Heather Jane Savory (born 1963) is a British former chair of the Chair of the Open Data User Group. She has been the deputy national statistician and Director General for Data Capability at the Office for National Statistics and worked on Big Data for the United Nations.

==Life==
Savory was born in March 1963. As she grew up she played with Meccano and she decided as a teenager to drop humanities so she could concentrate on maths, physics, chemistry and languages. Everyone else who was studying both maths and physics at her school was a boy. Her qualifications gained her a place at Loughborough University of Technology where she graduated with a first class honours degree in Electronic and Electrical Engineering.

After Loughborough she joined the General Electric Company where she began work designing semi conductors. She was at 3D Labs when they designed their first graphics chip. She remembers the joy as the chip they had designed was manufactured and was then soldered to a printed circuit board. It worked and in 1996 3D labs was floated on NASDAQ and it was bought out by Intel in 2012.

She later took an MBA at the London Business School in 2004.

In 2012 she was appointed to be Chair of the Open Data User Group by Francis Maude. The group's role was to advise the UK government on what data should be released.

In 2016 Savory began work the United Nations representing the UK Office for National Statistics. She was co-chair and led a team looking at the opportunities created by the exploitation of Big Data to improve the UN's delivery of the 2030 sustainable development goals.

In 2020 she left the position of Deputy National Statistician at the British Office for National Statistics to serve with the United Nations Working Group on Big Data for Official Statistics – GWG. This role enables the UN to encourage the exchange of data and methods across the globe.

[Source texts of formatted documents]
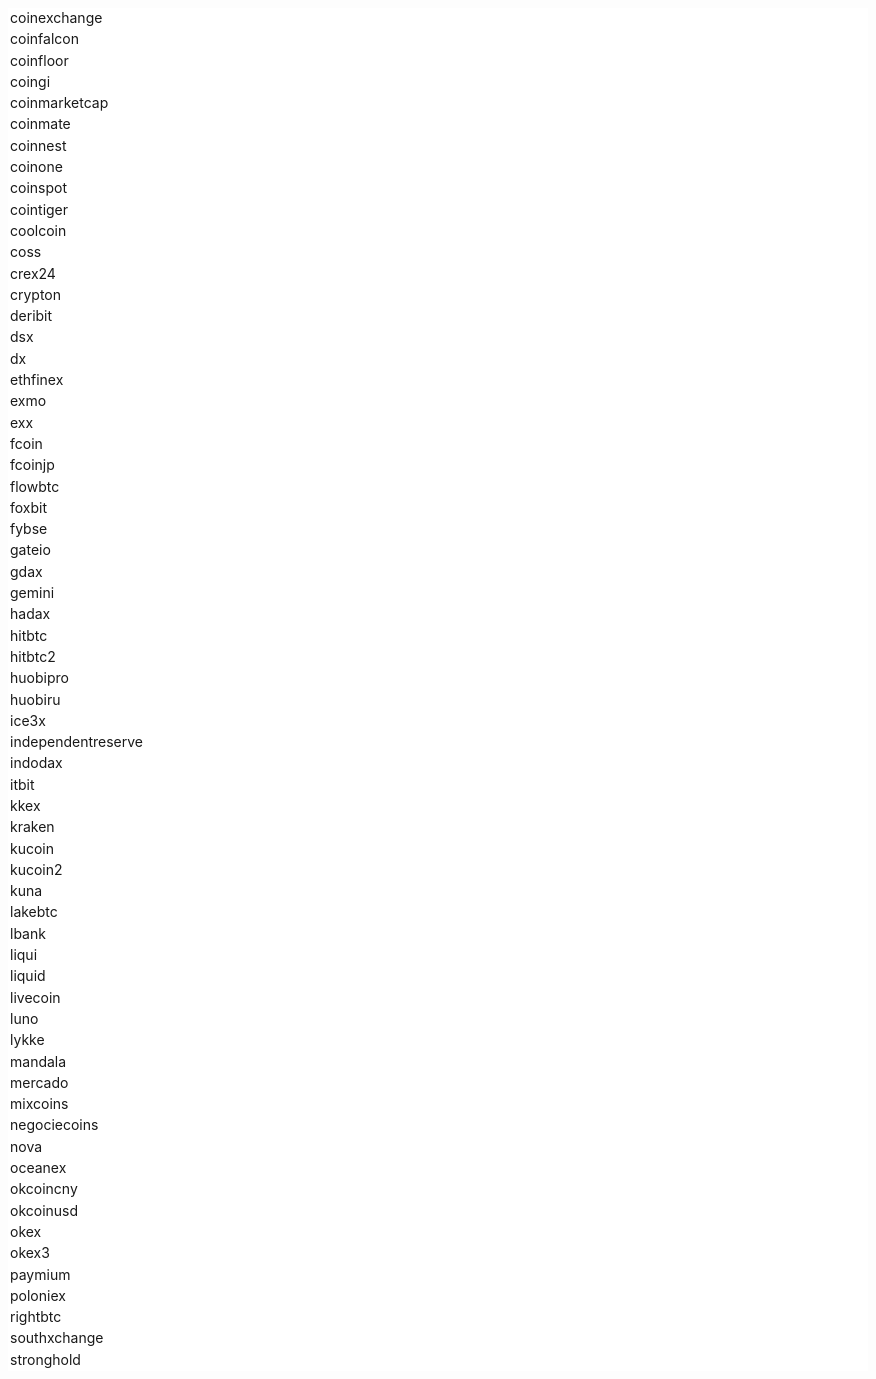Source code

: <option>coinexchange</option>
<option>coinfalcon</option>
<option>coinfloor</option>
<option>coingi</option>
<option>coinmarketcap</option>
<option>coinmate</option>
<option>coinnest</option>
<option>coinone</option>
<option>coinspot</option>
<option>cointiger</option>
<option>coolcoin</option>
<option>coss</option>
<option>crex24</option>
<option>crypton</option>
<option>deribit</option>
<option>dsx</option>
<option>dx</option>
<option>ethfinex</option>
<option>exmo</option>
<option>exx</option>
<option>fcoin</option>
<option>fcoinjp</option>
<option>flowbtc</option>
<option>foxbit</option>
<option>fybse</option>
<option>gateio</option>
<option>gdax</option>
<option>gemini</option>
<option>hadax</option>
<option>hitbtc</option>
<option>hitbtc2</option>
<option>huobipro</option>
<option>huobiru</option>
<option>ice3x</option>
<option>independentreserve</option>
<option>indodax</option>
<option>itbit</option>
<option>kkex</option>
<option>kraken</option>
<option>kucoin</option>
<option>kucoin2</option>
<option>kuna</option>
<option>lakebtc</option>
<option>lbank</option>
<option>liqui</option>
<option>liquid</option>
<option>livecoin</option>
<option>luno</option>
<option>lykke</option>
<option>mandala</option>
<option>mercado</option>
<option>mixcoins</option>
<option>negociecoins</option>
<option>nova</option>
<option>oceanex</option>
<option>okcoincny</option>
<option>okcoinusd</option>
<option>okex</option>
<option>okex3</option>
<option>paymium</option>
<option>poloniex</option>
<option>rightbtc</option>
<option>southxchange</option>
<option>stronghold</option>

## WORK TASK 1
Do these statements agree with the text about Heather Savory? Answer yes or no for each, quoting the deciding words. (a) Savory earned a first class honours degree in Electronic and Electrical Engineering. (b) Savory took her MBA at the London Business School in 2012. (c) Francis Maude appointed Savory Chair of the Open Data User Group.
## WORK TASK 2
According to the text about Heather Savory, what was the role of the Open Data User Group?
## WORK TASK 3
From the text about Heather Savory, extract the passage starting with "After Loughborough she" and going on through "should be released.".

## RESULT 1
(a) Yes: "she graduated with a first class honours degree in Electronic and Electrical Engineering."
(b) No: "She later took an MBA at the London Business School in 2004."
(c) Yes: "In 2012 she was appointed to be Chair of the Open Data User Group by Francis Maude."

## RESULT 2
It advised the UK government on what data should be released.

## RESULT 3
After Loughborough she joined the General Electric Company where she began work designing semi conductors. She was at 3D Labs when they designed their first graphics chip. She remembers the joy as the chip they had designed was manufactured and was then soldered to a printed circuit board. It worked and in 1996 3D labs was floated on NASDAQ and it was bought out by Intel in 2012.

She later took an MBA at the London Business School in 2004.

In 2012 she was appointed to be Chair of the Open Data User Group by Francis Maude. The group's role was to advise the UK government on what data should be released.